The Non-Jekyll Workaround

If you want to see the logs for a site that's not built in Jekyll or HTML, you can do that with community-built workarounds.

Below is an example workflow (created by the community) that builds and deploys a static React application to GitHub Pages:

name: React build & deploy

on:
  push:
    branches:
      - main
  pull_request:
    branches:
      - main

jobs:
  build:
    name: Build
    runs-on: ubuntu-latest

    steps:
    - name: Checkout code
      uses: actions/checkout@v2

    - name: Install Node.js
      uses: actions/setup-node@v1
      with:
        node-version: 14.x

    - name: Install NPM packages
      run: npm ci

    - name: Build project
      run: npm run build

    - name: Run tests
      run: npm run test

    - name: Upload production-ready build files
      uses: actions/upload-artifact@v2
      with:
        name: production-files
        path: ./build

  deploy:
    name: Deploy
    needs: build
    runs-on: ubuntu-latest
    if: github.ref == 'refs/heads/main'

    steps:
    - name: Download artifact
      uses: actions/download-artifact@v2
      with:
        name: production-files
        path: ./build

    - name: Deploy to gh-pages
      uses: peaceiris/actions-gh-pages@v3
      with:
        github_token: ${{ secrets.GITHUB_TOKEN }}
        publish_dir: ./build

I learned this genius method from Clyde D'Souza's blog post on Deploying a React App Using GitHub Pages and GitHub Actions.

Reminders

Remember that GitHub Pages is looking for an index.html, index.md, or readme.md in the root of your project to render as a landing page.
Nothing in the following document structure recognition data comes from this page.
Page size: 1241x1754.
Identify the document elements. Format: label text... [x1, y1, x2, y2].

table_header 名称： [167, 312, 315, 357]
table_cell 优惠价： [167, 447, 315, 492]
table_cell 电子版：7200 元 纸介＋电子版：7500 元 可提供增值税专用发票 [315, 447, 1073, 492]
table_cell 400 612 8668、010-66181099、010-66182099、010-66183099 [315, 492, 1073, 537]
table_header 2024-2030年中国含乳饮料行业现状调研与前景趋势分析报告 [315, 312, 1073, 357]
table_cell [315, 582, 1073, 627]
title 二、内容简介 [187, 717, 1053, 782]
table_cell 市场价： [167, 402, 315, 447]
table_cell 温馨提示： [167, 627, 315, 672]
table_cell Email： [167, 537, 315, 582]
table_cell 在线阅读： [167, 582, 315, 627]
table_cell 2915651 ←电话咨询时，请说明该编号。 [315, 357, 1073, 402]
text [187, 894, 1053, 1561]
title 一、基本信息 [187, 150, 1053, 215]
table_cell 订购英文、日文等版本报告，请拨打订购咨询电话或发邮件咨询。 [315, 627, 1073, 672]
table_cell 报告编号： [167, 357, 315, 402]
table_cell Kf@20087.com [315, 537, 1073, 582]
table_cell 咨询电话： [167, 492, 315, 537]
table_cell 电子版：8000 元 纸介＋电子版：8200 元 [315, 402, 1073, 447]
If you are using a framework like React, those files don't reside in the root of your project, so you need to run npm run build to generate static assets, including an index.html file, for your app. Read this Pluralsight blog post by Desmond Nyamador for detailed guidance on how to generate the needed assets. Desmond walks readers through generating an index.html and pointing GitHub pages to the correct file.